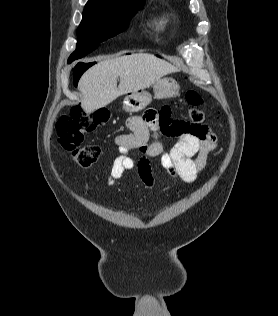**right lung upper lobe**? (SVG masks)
Listing matches in <instances>:
<instances>
[{
  "label": "right lung upper lobe",
  "mask_w": 278,
  "mask_h": 316,
  "mask_svg": "<svg viewBox=\"0 0 278 316\" xmlns=\"http://www.w3.org/2000/svg\"><path fill=\"white\" fill-rule=\"evenodd\" d=\"M145 0H89L86 5L97 6H117V5H133L135 3L144 2Z\"/></svg>",
  "instance_id": "1"
}]
</instances>
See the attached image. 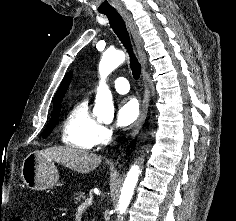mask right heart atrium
Listing matches in <instances>:
<instances>
[{
  "mask_svg": "<svg viewBox=\"0 0 236 221\" xmlns=\"http://www.w3.org/2000/svg\"><path fill=\"white\" fill-rule=\"evenodd\" d=\"M112 136V129L109 126L100 124L97 133V144H103L108 141Z\"/></svg>",
  "mask_w": 236,
  "mask_h": 221,
  "instance_id": "obj_1",
  "label": "right heart atrium"
}]
</instances>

◆ ◆ ◆

[Written task]: Locate each line in the items above that contains the string "path", and copy those lines in full.

[Result]:
  "mask_svg": "<svg viewBox=\"0 0 278 316\" xmlns=\"http://www.w3.org/2000/svg\"><path fill=\"white\" fill-rule=\"evenodd\" d=\"M145 0H89L86 5L97 6H117V5H133L135 3L144 2Z\"/></svg>",
  "mask_svg": "<svg viewBox=\"0 0 236 221\" xmlns=\"http://www.w3.org/2000/svg\"><path fill=\"white\" fill-rule=\"evenodd\" d=\"M112 136V129L109 126L100 124L97 133V144H103L108 141Z\"/></svg>",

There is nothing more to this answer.